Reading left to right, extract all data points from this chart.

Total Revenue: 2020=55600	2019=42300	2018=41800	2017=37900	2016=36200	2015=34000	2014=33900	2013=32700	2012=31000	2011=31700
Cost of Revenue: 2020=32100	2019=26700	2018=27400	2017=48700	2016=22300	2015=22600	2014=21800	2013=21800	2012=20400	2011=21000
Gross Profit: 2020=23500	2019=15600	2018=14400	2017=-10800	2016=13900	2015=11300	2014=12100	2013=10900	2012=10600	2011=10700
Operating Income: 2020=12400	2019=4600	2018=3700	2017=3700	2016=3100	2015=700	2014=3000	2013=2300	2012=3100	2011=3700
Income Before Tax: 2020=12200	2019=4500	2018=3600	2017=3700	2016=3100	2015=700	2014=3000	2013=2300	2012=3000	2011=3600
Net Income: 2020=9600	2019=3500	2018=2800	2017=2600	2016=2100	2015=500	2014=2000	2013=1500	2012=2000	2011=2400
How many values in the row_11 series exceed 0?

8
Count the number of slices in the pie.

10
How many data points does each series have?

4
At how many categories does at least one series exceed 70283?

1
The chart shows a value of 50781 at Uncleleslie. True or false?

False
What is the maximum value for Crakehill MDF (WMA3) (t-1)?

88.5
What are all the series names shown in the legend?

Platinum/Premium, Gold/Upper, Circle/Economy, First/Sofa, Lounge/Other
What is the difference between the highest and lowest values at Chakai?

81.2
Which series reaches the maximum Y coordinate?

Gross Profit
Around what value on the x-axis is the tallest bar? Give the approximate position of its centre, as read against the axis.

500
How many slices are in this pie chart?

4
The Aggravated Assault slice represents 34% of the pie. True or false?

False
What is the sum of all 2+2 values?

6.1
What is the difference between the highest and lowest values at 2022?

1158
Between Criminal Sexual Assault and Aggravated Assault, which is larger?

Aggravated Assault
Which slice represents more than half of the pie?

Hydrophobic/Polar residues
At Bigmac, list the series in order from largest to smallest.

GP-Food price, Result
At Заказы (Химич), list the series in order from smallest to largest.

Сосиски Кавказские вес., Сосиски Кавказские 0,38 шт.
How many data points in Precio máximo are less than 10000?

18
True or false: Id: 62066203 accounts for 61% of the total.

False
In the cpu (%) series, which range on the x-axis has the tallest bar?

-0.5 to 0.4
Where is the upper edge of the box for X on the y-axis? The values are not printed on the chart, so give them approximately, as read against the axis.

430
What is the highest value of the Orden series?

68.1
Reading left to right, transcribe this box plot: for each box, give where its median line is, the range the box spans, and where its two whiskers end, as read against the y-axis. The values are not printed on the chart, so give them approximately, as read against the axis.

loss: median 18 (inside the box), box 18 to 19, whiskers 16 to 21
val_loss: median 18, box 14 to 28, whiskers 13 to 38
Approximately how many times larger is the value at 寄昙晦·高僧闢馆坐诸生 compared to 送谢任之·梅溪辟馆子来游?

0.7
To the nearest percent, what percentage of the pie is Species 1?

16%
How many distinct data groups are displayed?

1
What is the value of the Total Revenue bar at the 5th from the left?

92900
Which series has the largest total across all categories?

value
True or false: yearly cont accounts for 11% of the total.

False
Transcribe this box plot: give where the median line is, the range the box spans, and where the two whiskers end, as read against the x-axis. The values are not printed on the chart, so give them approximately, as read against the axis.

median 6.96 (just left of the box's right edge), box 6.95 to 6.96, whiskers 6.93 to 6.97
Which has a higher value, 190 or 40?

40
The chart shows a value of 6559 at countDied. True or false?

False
......
--- Problem description ---
Find each line in the listing above that contains the string "Income" and copy those lines out. Uppercase and lowercase letters count as different.

--- Task solution ---
Operating Income: 2020=12400	2019=4600	2018=3700	2017=3700	2016=3100	2015=700	2014=3000	2013=2300	2012=3100	2011=3700
Income Before Tax: 2020=12200	2019=4500	2018=3600	2017=3700	2016=3100	2015=700	2014=3000	2013=2300	2012=3000	2011=3600
Net Income: 2020=9600	2019=3500	2018=2800	2017=2600	2016=2100	2015=500	2014=2000	2013=1500	2012=2000	2011=2400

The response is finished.